### Exercise description
Reproduce verbatim the text read from each of the records below, leaving the pictures out of your answer.

### Data listing

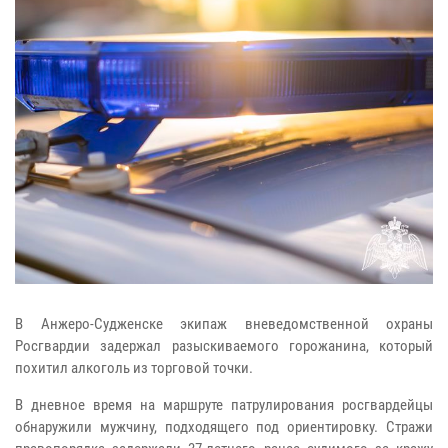
В Анжеро-Судженске экипаж вневедомственной охраны
Росгвардии задержал разыскиваемого горожанина, который
похитил алкоголь из торговой точки.
В дневное время на маршруте патрулирования росгвардейцы
обнаружили мужчину, подходящего под ориентировку. Стражи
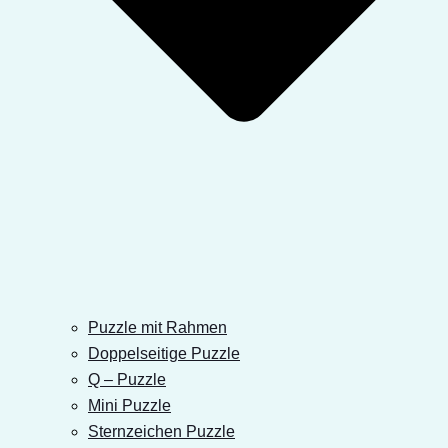
Puzzle mit Rahmen
Doppelseitige Puzzle
Q – Puzzle
Mini Puzzle
Sternzeichen Puzzle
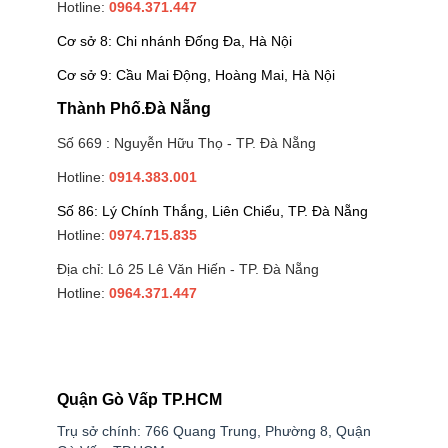
Hotline:
0964.371.447
Cơ sở 8: Chi nhánh Đống Đa, Hà Nội
Cơ sở 9: Cầu Mai Động, Hoàng Mai, Hà Nội
Thành Phố.Đà Nẵng
Số 669 : Nguyễn Hữu Thọ - TP. Đà Nẵng
Hotline:
0914.383.001
Số 86: Lý Chính Thắng, Liên Chiểu, TP. Đà Nẵng
Hotline:
0974.715.835
Địa chỉ: Lô 25 Lê Văn Hiến - TP. Đà Nẵng
Hotline:
0964.371.447
Quận Gò Vấp TP.HCM
Trụ sở chính: 766 Quang Trung, Phường 8, Quận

### Your solution
В Анжеро-Судженске экипаж вневедомственной охраны
Росгвардии задержал разыскиваемого горожанина, который
похитил алкоголь из торговой точки.
В дневное время на маршруте патрулирования росгвардейцы
обнаружили мужчину, подходящего под ориентировку. Стражи
Puzzle mit Rahmen
Doppelseitige Puzzle
Q – Puzzle
Mini Puzzle
Sternzeichen Puzzle
Hotline:
0964.371.447
Cơ sở 8: Chi nhánh Đống Đa, Hà Nội
Cơ sở 9: Cầu Mai Động, Hoàng Mai, Hà Nội
Thành Phố.Đà Nẵng
Số 669 : Nguyễn Hữu Thọ - TP. Đà Nẵng
Hotline:
0914.383.001
Số 86: Lý Chính Thắng, Liên Chiểu, TP. Đà Nẵng
Hotline:
0974.715.835
Địa chỉ: Lô 25 Lê Văn Hiến - TP. Đà Nẵng
Hotline:
0964.371.447
Quận Gò Vấp TP.HCM
Trụ sở chính: 766 Quang Trung, Phường 8, Quận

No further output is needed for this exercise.